**TEXT PROVIDED**
Meantime, O’Neill also had this annoying habit of alluding to people in his little blurbs (usually under the heading “Inside Stuff or Secret Stuff”) without naming names, as if we readers could easily decipher whom he meant.  For example:  “A major label is very unhappy with its continuing large losses at a certain high-profile subsidiary.  The ax-man is honing the blade right now.”  Okay, Lou, care to elaborate a little more?  Some 33 years later, I STILL don’t know who he was referring to here.  What’s worse is he rarely, if ever, bothered to follow-up on any of these non-sequiturs in future issues.

To sum up,:  just as with Hearne Christopher’s “Cowtown Confidential” column in the Star, Lou O’Neill, Jr.’s “Back Pages” column was the epitome of vapidity.

**THINGS TO DO**
1. In the piece on Lou O'Neill, Jr.'s column, what heading usually appeared over his little blurbs?
2. Shorten the paragraph of the piece on Lou O'Neill, Jr.'s column that opens "Meantime, O'Neill also had this annoying habit," keeping its main facts.
3. Pick up the piece on Lou O'Neill, Jr.'s column right after its final sentence and carry it on.
The lines further down play no part here.

**GIVEN DATA**
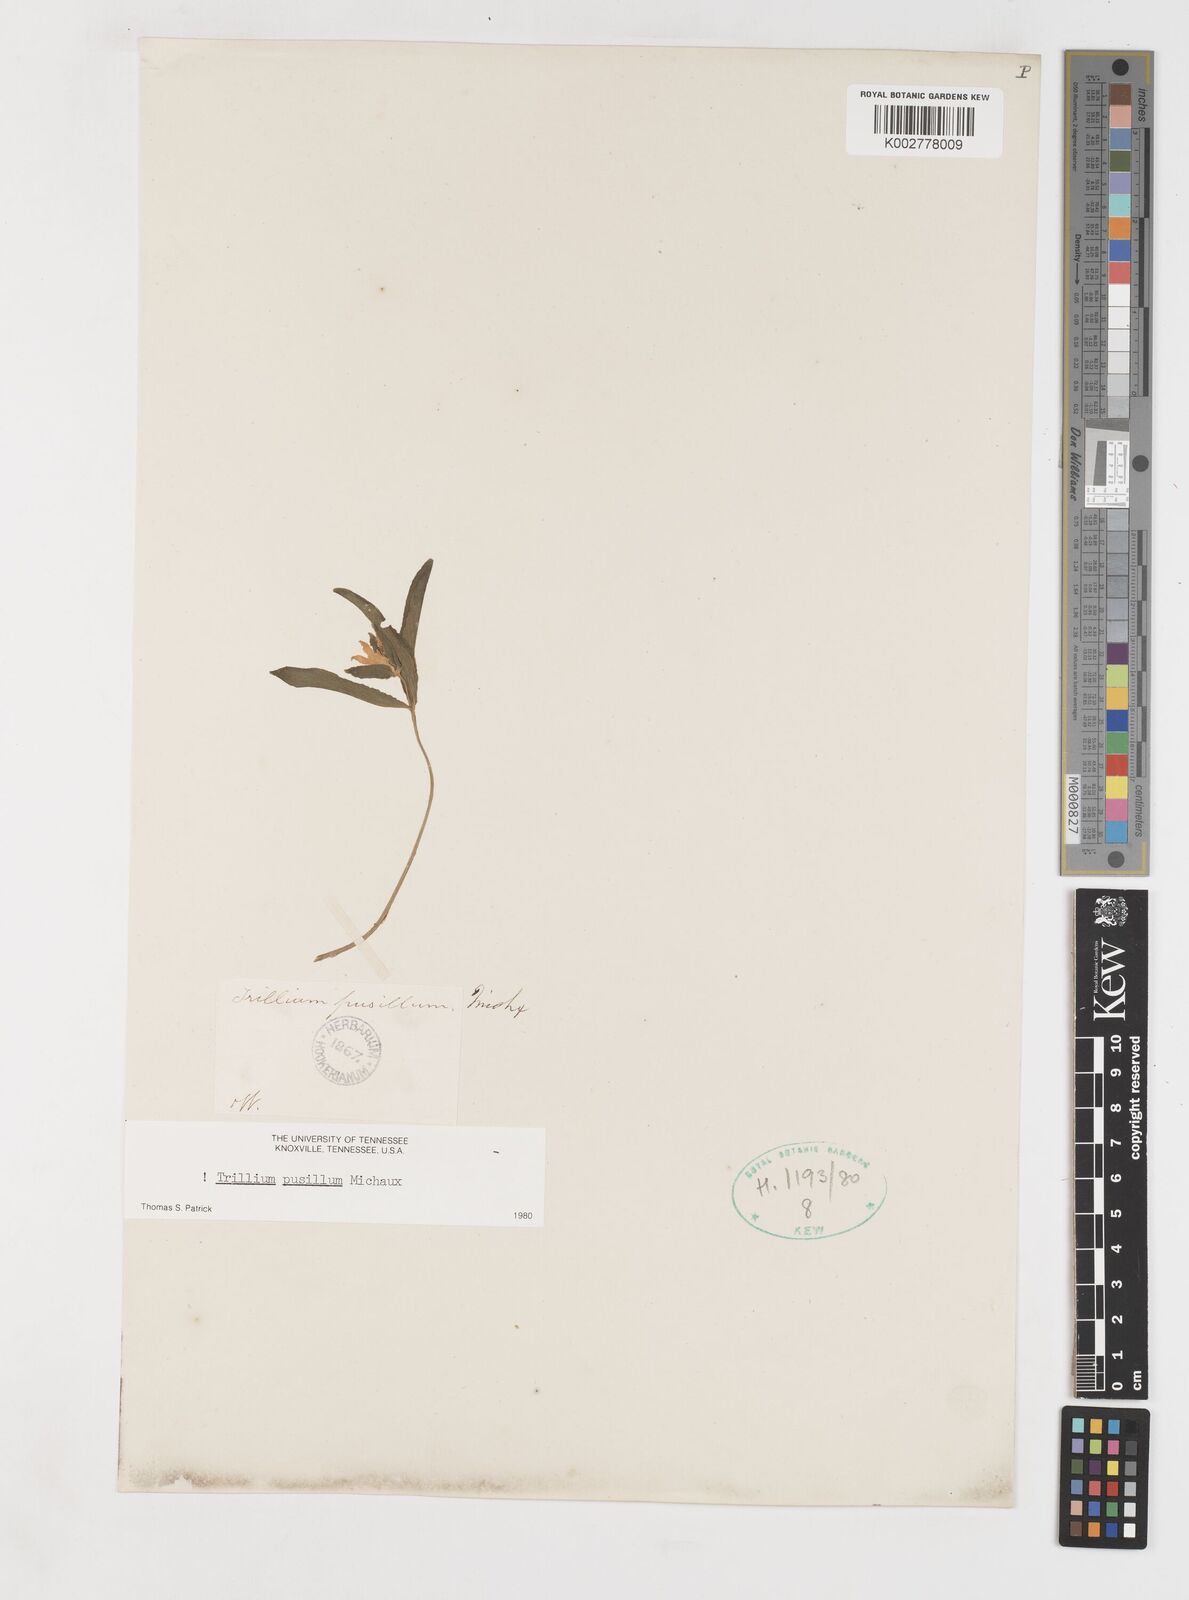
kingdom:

**RESPONSE LIST**
1. "Inside Stuff or Secret Stuff"

2. O'Neill's blurbs, usually headed "Inside Stuff or Secret Stuff," hinted at people without naming them, as if readers could guess who was meant. One claimed a major label was unhappy with losses at a high-profile subsidiary and that "the ax-man" was getting ready. Some 33 years later, the writer still doesn't know who that meant, and O'Neill rarely, if ever, followed up on such items in later issues.

3.
CRITICAL MASS IGNORANCE
Another example of why I view music critics merely as a subhuman species:

“The kids who are buying the album on the strength of ‘You Really Got Me’ won’t be disappointed even though the rest of the songs suffer by comparison.”—Dr. Oldie & Big Al, Issue 185, July 6, 1978, in their review of Van Halen’s classic debut album

First off, why does it take TWO people to review a record?  Secondly, WTF?!?  “The rest of the songs suffer by comparison”?  Which Van Halen album were these stoners listening to?  Surely not the one containing “Ain’t Talkin’ ‘Bout Love”, “Jamie’s Cryin’”, “Runnin’ With The Devil”, “Atomic Punk”, “On Fire” and “I’m The One”.  That album rocks from start to finish and is one of the greatest debut sets in Rock history.  You can bet these same two doofuses (doofi?) were just raving about the latest Elvis Costello album at the time.  As David Lee Roth himself accurately pointed out at the time, “The reason music critics like Elvis Costello so much is because most of them look like him…”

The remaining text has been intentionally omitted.